Tuesday, June 06, 2006

Understanding Business Cycles

It’s critical to your investment success to understand business cycles and how they affect the economy, businesses and investments.
Most Western economies have traditionally gone through swings in economic activity. On a very superficial level you may remember the swing high as times when employment is very strong, businesses are reporting record profits and money seems to be everywhere like around the year 2000 in the tech boom. And you may remember the lows as in the early 1980’s when bankruptcies, layoffs and interest rates were at record highs.
In fact the business cycle is more specific than that.

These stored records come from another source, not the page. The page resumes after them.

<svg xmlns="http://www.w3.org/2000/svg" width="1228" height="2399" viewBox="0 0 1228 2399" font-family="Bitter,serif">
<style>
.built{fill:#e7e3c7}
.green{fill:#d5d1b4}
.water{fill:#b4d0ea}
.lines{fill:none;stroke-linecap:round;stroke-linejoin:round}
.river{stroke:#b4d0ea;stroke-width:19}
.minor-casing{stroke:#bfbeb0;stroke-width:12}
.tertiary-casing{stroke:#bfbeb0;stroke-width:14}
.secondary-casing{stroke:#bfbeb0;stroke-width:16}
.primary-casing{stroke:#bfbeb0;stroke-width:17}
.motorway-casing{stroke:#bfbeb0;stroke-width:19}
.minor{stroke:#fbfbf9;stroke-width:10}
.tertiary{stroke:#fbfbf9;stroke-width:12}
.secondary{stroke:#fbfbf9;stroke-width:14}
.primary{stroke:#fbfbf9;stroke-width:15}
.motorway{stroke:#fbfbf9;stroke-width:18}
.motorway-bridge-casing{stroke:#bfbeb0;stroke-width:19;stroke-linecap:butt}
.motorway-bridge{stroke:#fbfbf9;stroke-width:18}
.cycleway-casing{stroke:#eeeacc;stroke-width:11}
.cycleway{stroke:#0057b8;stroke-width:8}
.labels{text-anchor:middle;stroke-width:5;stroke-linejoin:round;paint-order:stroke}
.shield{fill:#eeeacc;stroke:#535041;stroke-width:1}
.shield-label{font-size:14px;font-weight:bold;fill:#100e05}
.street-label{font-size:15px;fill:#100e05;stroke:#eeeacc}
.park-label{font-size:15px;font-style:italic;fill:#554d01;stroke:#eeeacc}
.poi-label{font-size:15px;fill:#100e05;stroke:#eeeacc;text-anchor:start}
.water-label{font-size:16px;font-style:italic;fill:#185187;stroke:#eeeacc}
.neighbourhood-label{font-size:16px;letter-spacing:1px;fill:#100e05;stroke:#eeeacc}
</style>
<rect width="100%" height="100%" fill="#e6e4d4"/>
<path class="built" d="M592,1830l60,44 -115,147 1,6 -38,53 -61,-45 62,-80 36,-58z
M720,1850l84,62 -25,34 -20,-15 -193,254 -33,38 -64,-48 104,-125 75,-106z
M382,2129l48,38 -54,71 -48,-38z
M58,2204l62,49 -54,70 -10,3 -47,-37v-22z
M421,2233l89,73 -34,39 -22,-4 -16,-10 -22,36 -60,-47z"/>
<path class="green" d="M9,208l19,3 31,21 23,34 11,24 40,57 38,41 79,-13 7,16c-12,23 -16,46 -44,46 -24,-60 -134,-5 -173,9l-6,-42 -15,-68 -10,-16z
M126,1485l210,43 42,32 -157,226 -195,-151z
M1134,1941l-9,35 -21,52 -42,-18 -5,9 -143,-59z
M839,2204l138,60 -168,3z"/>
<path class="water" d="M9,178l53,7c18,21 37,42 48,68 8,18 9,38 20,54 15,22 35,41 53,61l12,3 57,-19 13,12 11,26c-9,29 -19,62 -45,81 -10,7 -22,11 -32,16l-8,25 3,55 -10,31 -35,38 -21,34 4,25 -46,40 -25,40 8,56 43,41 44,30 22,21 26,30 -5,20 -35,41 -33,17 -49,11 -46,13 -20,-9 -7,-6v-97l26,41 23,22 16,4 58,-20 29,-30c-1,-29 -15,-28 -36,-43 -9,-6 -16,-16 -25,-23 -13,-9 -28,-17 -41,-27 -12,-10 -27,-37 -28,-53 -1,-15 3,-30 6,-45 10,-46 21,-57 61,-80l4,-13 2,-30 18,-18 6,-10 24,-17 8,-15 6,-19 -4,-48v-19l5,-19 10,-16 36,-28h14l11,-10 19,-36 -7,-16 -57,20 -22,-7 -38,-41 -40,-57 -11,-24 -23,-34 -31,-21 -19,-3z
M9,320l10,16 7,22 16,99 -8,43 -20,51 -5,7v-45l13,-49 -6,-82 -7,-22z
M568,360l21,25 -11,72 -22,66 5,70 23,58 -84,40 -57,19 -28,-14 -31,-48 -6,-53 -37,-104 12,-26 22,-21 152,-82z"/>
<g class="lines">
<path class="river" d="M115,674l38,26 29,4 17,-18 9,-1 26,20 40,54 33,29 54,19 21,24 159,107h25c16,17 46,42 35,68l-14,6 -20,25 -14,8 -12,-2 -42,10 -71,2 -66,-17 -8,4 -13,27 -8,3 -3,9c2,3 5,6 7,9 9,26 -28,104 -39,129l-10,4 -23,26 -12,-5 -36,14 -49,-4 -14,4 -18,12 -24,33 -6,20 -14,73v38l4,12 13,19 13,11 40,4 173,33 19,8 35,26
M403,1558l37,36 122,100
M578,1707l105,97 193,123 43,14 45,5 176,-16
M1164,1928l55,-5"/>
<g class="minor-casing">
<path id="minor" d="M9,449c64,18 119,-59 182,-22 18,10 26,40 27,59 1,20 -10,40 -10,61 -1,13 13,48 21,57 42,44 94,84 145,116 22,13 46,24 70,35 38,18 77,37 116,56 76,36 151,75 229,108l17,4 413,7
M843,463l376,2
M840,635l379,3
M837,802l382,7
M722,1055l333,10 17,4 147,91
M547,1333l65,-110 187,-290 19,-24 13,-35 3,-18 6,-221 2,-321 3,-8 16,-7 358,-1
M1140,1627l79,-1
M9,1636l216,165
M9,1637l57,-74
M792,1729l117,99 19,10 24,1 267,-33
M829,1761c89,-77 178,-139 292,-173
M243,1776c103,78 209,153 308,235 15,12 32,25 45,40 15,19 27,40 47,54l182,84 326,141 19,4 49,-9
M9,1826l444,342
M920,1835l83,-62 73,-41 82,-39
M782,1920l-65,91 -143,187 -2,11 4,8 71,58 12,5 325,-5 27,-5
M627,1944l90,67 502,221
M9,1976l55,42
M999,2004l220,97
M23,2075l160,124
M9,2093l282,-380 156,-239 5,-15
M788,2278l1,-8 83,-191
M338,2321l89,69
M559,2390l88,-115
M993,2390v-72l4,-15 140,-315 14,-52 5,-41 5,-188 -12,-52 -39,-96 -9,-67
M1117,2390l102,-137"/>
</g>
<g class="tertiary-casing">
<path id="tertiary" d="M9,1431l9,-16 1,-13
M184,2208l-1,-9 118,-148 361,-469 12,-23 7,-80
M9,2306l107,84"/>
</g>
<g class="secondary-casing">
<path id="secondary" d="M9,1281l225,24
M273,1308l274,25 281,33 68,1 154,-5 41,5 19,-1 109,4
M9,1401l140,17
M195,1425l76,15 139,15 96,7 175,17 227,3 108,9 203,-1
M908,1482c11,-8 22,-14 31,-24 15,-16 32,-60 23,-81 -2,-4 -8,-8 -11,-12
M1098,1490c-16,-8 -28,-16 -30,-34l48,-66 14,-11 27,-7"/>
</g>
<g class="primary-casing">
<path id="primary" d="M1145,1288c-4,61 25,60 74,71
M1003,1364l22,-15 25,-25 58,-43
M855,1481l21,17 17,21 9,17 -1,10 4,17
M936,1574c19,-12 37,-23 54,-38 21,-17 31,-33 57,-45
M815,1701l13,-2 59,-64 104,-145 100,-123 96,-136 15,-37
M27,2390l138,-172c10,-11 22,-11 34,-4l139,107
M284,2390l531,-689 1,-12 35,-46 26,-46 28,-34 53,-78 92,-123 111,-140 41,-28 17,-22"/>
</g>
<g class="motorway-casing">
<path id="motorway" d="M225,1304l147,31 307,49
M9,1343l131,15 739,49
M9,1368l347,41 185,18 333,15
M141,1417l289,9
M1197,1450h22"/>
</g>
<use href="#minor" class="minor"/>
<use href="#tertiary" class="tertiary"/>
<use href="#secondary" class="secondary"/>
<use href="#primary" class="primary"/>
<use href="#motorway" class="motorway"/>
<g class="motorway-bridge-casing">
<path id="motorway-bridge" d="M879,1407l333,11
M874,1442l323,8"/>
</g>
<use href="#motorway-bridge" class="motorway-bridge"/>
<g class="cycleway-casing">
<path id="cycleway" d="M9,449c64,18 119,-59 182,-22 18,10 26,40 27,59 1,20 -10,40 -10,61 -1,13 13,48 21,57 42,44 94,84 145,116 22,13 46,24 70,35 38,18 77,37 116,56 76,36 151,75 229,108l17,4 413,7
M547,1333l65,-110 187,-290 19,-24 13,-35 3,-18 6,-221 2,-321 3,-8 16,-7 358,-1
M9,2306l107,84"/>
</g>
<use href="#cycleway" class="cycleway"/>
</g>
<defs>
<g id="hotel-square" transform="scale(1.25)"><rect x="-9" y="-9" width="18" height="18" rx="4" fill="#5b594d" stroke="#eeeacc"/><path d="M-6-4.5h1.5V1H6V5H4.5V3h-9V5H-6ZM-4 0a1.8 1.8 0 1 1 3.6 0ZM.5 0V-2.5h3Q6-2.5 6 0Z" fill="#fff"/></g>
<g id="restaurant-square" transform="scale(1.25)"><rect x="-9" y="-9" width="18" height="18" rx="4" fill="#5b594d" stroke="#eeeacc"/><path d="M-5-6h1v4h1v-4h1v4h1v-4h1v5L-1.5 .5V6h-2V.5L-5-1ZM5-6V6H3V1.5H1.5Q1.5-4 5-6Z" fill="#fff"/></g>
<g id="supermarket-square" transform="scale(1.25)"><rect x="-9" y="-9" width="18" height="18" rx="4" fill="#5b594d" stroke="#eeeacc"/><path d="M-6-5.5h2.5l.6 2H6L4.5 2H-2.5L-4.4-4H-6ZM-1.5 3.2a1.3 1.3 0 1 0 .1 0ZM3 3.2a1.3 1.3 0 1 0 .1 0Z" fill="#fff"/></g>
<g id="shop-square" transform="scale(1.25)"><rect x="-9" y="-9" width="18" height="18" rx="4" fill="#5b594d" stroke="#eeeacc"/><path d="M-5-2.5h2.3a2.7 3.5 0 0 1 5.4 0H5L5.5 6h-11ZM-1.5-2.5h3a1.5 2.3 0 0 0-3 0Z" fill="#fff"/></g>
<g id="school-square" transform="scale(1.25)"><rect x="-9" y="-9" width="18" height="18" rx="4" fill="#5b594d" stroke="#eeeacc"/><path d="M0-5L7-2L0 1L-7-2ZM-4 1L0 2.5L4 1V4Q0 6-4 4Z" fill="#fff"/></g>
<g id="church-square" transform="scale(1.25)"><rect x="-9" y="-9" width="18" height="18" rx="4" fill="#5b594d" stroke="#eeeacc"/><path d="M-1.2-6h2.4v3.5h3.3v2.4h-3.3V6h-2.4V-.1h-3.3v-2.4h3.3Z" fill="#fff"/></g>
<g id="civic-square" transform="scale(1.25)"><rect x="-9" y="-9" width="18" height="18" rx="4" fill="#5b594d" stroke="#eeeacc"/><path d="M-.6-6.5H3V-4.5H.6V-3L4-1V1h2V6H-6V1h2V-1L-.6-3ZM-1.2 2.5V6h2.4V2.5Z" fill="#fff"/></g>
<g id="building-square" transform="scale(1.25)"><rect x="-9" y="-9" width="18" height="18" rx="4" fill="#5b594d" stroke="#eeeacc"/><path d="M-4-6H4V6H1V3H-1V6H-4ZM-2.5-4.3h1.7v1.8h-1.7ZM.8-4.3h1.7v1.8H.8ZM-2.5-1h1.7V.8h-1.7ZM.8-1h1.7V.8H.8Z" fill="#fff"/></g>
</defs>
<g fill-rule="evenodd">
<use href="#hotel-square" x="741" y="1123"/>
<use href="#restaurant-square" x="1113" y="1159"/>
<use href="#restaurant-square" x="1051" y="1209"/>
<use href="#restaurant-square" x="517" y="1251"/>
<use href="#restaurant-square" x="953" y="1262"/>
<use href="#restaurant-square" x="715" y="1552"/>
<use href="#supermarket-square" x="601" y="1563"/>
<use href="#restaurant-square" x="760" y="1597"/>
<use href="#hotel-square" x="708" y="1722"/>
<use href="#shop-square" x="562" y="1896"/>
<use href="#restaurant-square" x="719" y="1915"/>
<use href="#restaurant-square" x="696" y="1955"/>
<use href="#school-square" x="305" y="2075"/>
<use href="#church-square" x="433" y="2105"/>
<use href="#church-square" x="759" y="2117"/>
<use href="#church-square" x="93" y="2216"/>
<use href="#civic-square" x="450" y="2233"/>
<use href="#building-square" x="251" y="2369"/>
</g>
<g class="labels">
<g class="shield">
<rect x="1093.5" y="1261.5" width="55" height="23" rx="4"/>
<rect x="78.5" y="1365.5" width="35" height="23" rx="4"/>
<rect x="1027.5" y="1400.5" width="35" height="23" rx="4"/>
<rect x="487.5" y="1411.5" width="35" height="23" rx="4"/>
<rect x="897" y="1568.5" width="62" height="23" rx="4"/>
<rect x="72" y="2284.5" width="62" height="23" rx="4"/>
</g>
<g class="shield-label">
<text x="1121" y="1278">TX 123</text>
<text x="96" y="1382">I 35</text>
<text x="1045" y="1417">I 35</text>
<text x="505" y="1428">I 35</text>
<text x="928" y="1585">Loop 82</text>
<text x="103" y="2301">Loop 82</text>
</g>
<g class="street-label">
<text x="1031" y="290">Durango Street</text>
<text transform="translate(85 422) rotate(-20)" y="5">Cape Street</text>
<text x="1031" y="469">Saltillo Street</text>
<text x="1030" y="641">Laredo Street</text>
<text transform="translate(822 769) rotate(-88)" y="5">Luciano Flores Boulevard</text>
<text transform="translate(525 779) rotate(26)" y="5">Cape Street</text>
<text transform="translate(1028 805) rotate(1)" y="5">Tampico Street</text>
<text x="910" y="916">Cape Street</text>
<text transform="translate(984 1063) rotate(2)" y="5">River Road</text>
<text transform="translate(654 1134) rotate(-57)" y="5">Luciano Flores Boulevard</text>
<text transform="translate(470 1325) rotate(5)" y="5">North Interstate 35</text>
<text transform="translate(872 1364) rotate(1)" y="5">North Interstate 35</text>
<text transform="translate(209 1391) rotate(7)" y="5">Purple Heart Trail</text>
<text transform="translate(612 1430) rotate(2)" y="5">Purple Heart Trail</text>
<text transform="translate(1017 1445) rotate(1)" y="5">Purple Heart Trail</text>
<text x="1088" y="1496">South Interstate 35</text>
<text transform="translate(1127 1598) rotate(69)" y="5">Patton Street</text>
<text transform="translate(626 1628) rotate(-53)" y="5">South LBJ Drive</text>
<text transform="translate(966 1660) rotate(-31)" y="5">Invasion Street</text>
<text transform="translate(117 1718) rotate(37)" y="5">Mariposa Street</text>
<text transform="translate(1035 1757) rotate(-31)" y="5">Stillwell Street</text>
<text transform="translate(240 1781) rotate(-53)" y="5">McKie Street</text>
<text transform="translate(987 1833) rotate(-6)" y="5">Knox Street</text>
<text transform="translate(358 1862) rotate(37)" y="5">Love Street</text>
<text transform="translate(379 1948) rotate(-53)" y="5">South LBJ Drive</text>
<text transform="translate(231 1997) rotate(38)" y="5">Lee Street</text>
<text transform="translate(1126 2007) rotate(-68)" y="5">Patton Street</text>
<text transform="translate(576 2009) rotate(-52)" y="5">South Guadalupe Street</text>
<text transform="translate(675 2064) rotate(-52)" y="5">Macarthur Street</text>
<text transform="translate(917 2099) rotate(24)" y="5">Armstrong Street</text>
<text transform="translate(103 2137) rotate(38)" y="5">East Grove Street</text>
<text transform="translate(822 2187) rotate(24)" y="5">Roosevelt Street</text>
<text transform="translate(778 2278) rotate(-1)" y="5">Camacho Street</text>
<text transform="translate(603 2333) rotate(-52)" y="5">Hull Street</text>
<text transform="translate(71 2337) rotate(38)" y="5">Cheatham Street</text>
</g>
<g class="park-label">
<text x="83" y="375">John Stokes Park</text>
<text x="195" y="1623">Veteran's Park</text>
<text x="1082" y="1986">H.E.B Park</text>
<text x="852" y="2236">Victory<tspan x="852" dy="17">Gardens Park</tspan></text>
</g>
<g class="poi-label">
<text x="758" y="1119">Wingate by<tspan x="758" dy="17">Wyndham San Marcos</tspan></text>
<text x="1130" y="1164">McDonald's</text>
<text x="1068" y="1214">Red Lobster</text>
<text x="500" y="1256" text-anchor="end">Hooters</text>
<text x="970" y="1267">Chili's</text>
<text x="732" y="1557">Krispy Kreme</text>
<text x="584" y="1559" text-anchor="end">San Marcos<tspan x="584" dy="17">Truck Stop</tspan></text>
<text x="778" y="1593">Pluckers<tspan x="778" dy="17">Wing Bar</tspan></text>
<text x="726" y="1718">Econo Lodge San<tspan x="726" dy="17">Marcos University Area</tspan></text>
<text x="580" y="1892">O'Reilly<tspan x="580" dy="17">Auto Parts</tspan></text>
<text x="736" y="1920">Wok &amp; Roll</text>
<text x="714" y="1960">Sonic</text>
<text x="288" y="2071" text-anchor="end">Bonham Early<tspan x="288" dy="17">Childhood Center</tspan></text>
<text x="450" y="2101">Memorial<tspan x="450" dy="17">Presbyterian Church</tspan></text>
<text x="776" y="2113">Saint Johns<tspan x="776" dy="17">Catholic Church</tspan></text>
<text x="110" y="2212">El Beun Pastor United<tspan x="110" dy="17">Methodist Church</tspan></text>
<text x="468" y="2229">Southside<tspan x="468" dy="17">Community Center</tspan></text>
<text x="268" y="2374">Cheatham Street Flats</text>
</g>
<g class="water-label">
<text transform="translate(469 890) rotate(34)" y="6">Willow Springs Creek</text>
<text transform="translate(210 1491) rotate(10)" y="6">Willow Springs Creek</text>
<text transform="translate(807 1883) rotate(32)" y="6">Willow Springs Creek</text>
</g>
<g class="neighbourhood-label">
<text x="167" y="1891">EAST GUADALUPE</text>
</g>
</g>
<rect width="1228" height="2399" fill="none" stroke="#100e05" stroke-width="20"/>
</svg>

It is made up of four major sections: peak, recession, trough and recovery (which leads back to a peak again).
From an investing point of view you want to invest (a buy position) in the troughs and sell at the peaks. Many people don’t know this but it is possible to make money on the way up to the peak and on the slide down the other side. How you make money on the way down is by using a technique called selling short (or shorting a stock). When you do this you sell it before you
buy it. Sounds confusing? In reality you are borrowing the funds from your discount broker to sell it first. Then as it continues its way down in value you buy it back at a lower value. Remember the golden rule of investing – buy low, sell high? Well that is exactly what you are doing when you short a stock on the way down. Many shrewd investors made millions on Nortel over the last few years as it made its spectacular decent. They did it by selling short. You can do the same.So how do you identify the peaks, recessions, troughs and recoveries? Here are some of the things you should look at to determine the phase of the business cycle that you are in:
The Peak
Profits: reaching a maximum
Savings: decreasing
Spending: increasing
Output/Production: increasing
Employment: steady or increasing toward full employment
Bankruptcies: low
Other: Output is greater than sales, profit margins become thinner, inventories rise

The Recesion
This is a period of two or more consecutive quarters where there is decline in output, employment and income.
Profits: declining
Savings: increasing
Spending: decreasing
Output/Production: decreasing
Employment: decreasing
Bankruptcies: increasing
Other: production capacity is greater than sales potential, reducing output (which also decreases employment) helps companies manage the high inventory levels.

The Trough
This is where output and employment reach their lowest levels.
Profits: low
Savings: high
Spending: low
Output/Production: lowest point
Employment: unemployment reaches high point
Bankruptcies: reaches high point
Other: labor costs high, sales low, inventories high compared to sales.

The Recovery
This is the expansion phase where output and employment increase.
Economy: steadily expanding
Profits: increasing
Savings: starts to decrease
Spending: increasing
Output/Production: increasing
Employment: increasing
Bankruptcies: decreasing
Inflation: stable
Other: Sales are on the upturn.

Some industries or sectors are more affected by downturns than others. Examples are producers of consumer durables (like automobiles and household appliances), producers of capital goods (especially machinery to produce commodities like gold or iron ore), and the construction industry.
How do you predict when the cycle is changing to adjust your investment style? One way is to look at economic indicators. There are three main classes of economic indicators: leading, coincident and lagging. A leading indicator is an early indication of a new trend, a coincident indicator shows the new trend as it is happening (not before it starts) and a lagging indicator shows the new trend after it has already developed.
Here is a list of indicators to watch:
Leading indicators:
•Changes in business and consumer credit
•Average weekly manufacturing hours
•New orders for plant and equipment
•New orders for durable goods
•Housing starts
•Initial claims for unemployment insurance
•Delayed deliveries by vendors
•New businesses formed
•New building permits for private housing
•Material prices
•Stock prices

Coincident indicators:
•Nonagricultural payrolls
•Personal income
•Industrial production
•Manufacturing and trade sales

Lagging indicators:
•Duration of unemployment
•Outstanding loans
•Average prime interest rates charged by banks
•Ratio of consumer installment credit to personal income
•Change in labor cost per unit of output
•Ratio of manufacturing and trade inventories to sales

Hopefully your eyes haven’t glazed over by this point. The thing to focus on is that there are indeed ways to determine if the economy is on the way up or down or stuck somewhere in between. Most of these indicators can be found on the Internet. Just do a keyword search on any of the terms above.
It’s also wise to notice that in the current economy you really need to look at sectors (like energy, tech, financial, gold, etc.) and see how each of these are doing. Certain sectors will generally perform much stronger than others and by identifying the business cycles in each sector you will be in a much stronger position to make profits with your investments.